Dataset entries
╭──
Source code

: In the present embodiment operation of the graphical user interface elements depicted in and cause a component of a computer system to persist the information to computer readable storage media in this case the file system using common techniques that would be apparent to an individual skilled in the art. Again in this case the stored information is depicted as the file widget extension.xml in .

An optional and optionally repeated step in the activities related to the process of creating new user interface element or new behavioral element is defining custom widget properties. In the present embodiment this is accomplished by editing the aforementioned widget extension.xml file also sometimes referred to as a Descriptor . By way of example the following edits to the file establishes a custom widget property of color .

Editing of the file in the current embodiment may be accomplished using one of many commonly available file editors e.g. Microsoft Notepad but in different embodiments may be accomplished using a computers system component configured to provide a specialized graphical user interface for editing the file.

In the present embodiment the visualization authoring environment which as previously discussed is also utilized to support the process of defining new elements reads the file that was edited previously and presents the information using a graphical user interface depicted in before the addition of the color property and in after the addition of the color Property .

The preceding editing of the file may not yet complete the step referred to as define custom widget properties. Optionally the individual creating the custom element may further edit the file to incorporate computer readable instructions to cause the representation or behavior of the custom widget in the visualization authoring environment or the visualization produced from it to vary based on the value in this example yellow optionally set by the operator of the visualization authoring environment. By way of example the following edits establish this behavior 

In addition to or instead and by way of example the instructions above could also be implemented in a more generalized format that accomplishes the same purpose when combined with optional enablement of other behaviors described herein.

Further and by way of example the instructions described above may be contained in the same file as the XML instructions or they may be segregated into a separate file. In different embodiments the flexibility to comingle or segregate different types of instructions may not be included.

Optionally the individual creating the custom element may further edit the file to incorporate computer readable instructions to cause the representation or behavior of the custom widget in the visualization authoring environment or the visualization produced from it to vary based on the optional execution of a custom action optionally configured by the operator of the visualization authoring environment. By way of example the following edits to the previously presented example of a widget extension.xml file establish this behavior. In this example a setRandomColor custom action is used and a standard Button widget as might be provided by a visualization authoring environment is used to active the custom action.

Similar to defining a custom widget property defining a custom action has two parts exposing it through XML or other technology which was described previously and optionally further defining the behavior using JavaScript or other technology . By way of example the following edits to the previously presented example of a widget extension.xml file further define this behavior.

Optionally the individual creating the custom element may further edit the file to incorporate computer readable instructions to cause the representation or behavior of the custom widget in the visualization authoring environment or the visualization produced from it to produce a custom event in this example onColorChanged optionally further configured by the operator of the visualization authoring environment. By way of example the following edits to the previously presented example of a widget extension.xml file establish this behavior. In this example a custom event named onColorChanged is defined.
╰──
■ PROBLEM STATEMENT ■
Retype the records above in full, exactly as they appear.

■ EXERCISE ANSWER ■
Source code

: In the present embodiment operation of the graphical user interface elements depicted in and cause a component of a computer system to persist the information to computer readable storage media in this case the file system using common techniques that would be apparent to an individual skilled in the art. Again in this case the stored information is depicted as the file widget extension.xml in .

An optional and optionally repeated step in the activities related to the process of creating new user interface element or new behavioral element is defining custom widget properties. In the present embodiment this is accomplished by editing the aforementioned widget extension.xml file also sometimes referred to as a Descriptor . By way of example the following edits to the file establishes a custom widget property of color .

Editing of the file in the current embodiment may be accomplished using one of many commonly available file editors e.g. Microsoft Notepad but in different embodiments may be accomplished using a computers system component configured to provide a specialized graphical user interface for editing the file.

In the present embodiment the visualization authoring environment which as previously discussed is also utilized to support the process of defining new elements reads the file that was edited previously and presents the information using a graphical user interface depicted in before the addition of the color property and in after the addition of the color Property .

The preceding editing of the file may not yet complete the step referred to as define custom widget properties. Optionally the individual creating the custom element may further edit the file to incorporate computer readable instructions to cause the representation or behavior of the custom widget in the visualization authoring environment or the visualization produced from it to vary based on the value in this example yellow optionally set by the operator of the visualization authoring environment. By way of example the following edits establish this behavior 

In addition to or instead and by way of example the instructions above could also be implemented in a more generalized format that accomplishes the same purpose when combined with optional enablement of other behaviors described herein.

Further and by way of example the instructions described above may be contained in the same file as the XML instructions or they may be segregated into a separate file. In different embodiments the flexibility to comingle or segregate different types of instructions may not be included.

Optionally the individual creating the custom element may further edit the file to incorporate computer readable instructions to cause the representation or behavior of the custom widget in the visualization authoring environment or the visualization produced from it to vary based on the optional execution of a custom action optionally configured by the operator of the visualization authoring environment. By way of example the following edits to the previously presented example of a widget extension.xml file establish this behavior. In this example a setRandomColor custom action is used and a standard Button widget as might be provided by a visualization authoring environment is used to active the custom action.

Similar to defining a custom widget property defining a custom action has two parts exposing it through XML or other technology which was described previously and optionally further defining the behavior using JavaScript or other technology . By way of example the following edits to the previously presented example of a widget extension.xml file further define this behavior.

Optionally the individual creating the custom element may further edit the file to incorporate computer readable instructions to cause the representation or behavior of the custom widget in the visualization authoring environment or the visualization produced from it to produce a custom event in this example onColorChanged optionally further configured by the operator of the visualization authoring environment. By way of example the following edits to the previously presented example of a widget extension.xml file establish this behavior. In this example a custom event named onColorChanged is defined.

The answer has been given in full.